Required tasks:
- a) Answer these questions using the article on California worker heat deaths, one answer per line:
(i) How old was Maria Isabel Vasquez Jimenez?
(ii) On what date did Jorge Herrera collapse?
(iii) What must workers have access to under the state's heat rules?
- b) Continue the article on California worker heat deaths from its last sentence.

[Text Boundary: Start]

ASSOCIATED PRESS

August 2, 2008

State probing 12 possible worker heat deaths

By GARANCE BURKE,THE ASSOCIATED PRESS

FRESNO -- Labor officials said Friday they were investigating whether a rash of early-season heat waves had caused the deaths of a record number of California workers by summer's peak.

Despite an enforcement push to protect employees toiling in the searing conditions outdoors, 12 people have died of possible heat-related causes in the first seven months of this year alone, according to the California Division of Occupational Safety and Health.

Half of those victims were agricultural workers, several of whom died after harvesting grapes in the heat. Among them was 17-year-old Maria Isabel Vasquez Jimenez, who was overcome in May in a vineyard near Farmington.

The latest to fall was 38-year-old vineyard worker Jorge Herrera, who died Thursday after spending weeks in a Bakersfield hospital after his collapse on July 10.

"When a heat wave hits, people have to be aware that it can be a fatal hazard," said Dean Fryer, a spokesman for the division known as Cal-OSHA. "That is exactly what we have been hammering away all summer to employer groups and employee groups."

Health and safety inspectors have made dozens of spot and routine visits to fields and construction sites in the past two months, trying to root out employers who don't provide safe working conditions when temperatures soar.

Also, the agency has started giving farm labor contractors workshops on how to follow the state's heat rules, which require that workers have access to adequate water and shade.

Friday, the United Farm Workers cited Herrera's death as evidence that the state's regulations weren't enough to save lives, a charge labor authorities denied.

[Text Boundary: End]
[Provided records Boundary: Start]

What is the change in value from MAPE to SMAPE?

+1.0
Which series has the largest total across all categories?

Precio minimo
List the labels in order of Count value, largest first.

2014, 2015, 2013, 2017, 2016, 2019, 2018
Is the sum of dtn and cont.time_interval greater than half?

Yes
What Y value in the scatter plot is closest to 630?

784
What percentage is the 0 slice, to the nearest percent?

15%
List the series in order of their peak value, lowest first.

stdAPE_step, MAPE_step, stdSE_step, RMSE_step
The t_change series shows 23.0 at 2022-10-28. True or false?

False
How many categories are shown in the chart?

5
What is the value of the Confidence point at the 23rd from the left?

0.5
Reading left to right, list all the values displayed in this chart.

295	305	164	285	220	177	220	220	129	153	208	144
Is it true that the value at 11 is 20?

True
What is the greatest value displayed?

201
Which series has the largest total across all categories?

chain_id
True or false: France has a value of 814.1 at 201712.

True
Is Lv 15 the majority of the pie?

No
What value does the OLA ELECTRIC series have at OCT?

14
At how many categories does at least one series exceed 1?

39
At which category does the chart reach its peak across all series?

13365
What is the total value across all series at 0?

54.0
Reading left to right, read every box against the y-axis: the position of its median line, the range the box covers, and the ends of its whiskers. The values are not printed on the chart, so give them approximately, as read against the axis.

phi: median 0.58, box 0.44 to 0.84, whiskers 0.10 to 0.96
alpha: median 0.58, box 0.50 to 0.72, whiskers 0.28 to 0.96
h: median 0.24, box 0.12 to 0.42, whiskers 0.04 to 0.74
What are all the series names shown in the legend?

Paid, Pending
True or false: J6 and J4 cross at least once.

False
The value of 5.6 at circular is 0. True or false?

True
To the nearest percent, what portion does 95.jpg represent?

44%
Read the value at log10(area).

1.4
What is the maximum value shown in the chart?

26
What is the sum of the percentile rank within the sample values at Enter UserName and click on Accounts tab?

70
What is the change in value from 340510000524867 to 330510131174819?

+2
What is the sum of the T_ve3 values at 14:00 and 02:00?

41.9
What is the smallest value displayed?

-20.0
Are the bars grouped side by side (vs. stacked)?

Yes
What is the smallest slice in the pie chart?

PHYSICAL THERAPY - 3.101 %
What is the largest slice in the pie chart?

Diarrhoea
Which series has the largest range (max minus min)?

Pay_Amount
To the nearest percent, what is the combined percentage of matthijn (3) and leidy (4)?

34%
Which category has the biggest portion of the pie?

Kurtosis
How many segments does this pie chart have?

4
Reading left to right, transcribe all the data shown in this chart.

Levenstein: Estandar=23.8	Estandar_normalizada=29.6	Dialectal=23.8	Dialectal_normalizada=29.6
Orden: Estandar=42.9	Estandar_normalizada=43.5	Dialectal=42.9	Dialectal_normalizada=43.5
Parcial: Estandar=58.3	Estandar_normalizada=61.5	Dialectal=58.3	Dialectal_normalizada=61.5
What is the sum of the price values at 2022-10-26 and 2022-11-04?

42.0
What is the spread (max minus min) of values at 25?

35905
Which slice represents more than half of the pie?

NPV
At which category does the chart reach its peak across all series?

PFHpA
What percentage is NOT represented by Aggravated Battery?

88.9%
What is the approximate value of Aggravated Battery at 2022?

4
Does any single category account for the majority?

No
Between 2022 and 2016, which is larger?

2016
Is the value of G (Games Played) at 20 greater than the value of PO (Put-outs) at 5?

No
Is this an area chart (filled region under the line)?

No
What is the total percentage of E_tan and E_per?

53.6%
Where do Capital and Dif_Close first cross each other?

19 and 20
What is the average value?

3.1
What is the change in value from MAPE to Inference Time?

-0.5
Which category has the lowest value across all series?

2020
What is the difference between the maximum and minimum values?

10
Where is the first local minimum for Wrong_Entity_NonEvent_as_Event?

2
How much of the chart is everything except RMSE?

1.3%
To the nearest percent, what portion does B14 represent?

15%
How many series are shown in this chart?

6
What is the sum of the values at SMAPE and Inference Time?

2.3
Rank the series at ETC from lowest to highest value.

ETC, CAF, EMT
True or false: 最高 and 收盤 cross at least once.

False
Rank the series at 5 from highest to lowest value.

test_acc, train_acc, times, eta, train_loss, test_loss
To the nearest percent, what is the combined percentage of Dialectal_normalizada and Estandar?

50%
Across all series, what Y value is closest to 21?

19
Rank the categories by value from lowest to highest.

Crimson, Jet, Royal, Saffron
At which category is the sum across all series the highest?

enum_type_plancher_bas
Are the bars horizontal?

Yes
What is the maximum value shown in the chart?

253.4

[Provided records Boundary: End]

Responses by task:
- a)
(i) 17 years old
(ii) July 10
(iii) Adequate water and shade

- b)
"This summer will be remembered as the black summer for farm workers," UFW President Arturo Rodriguez said in a statement.

"How many more must die or fall gravely ill before the governor realizes not enough is being done to protect farmworkers?"

The sun scorches farms in the central part of the state every summer, but this year's three heat waves came particularly early, and likely will be followed by another spell of high heat.

"We'll have another hot spell in August, I'm sure of it," said Michael Bingham, a meteorologist with the National Weather Service.

"Temperatures near 100 are normal at this time of the year."

Just two of the 12 deaths have been confirmed as heat-related so far. Those workers who didn't die laboring in agriculture perished on construction sites, in oil fields, while hauling chemicals and working at a warehouse.

Heat stroke also has claimed the lives of four Californians so far this year, including a 91- year-old Modesto woman whose air conditioning failed in her mobile home, according to the Governor's Office of Emergency Services.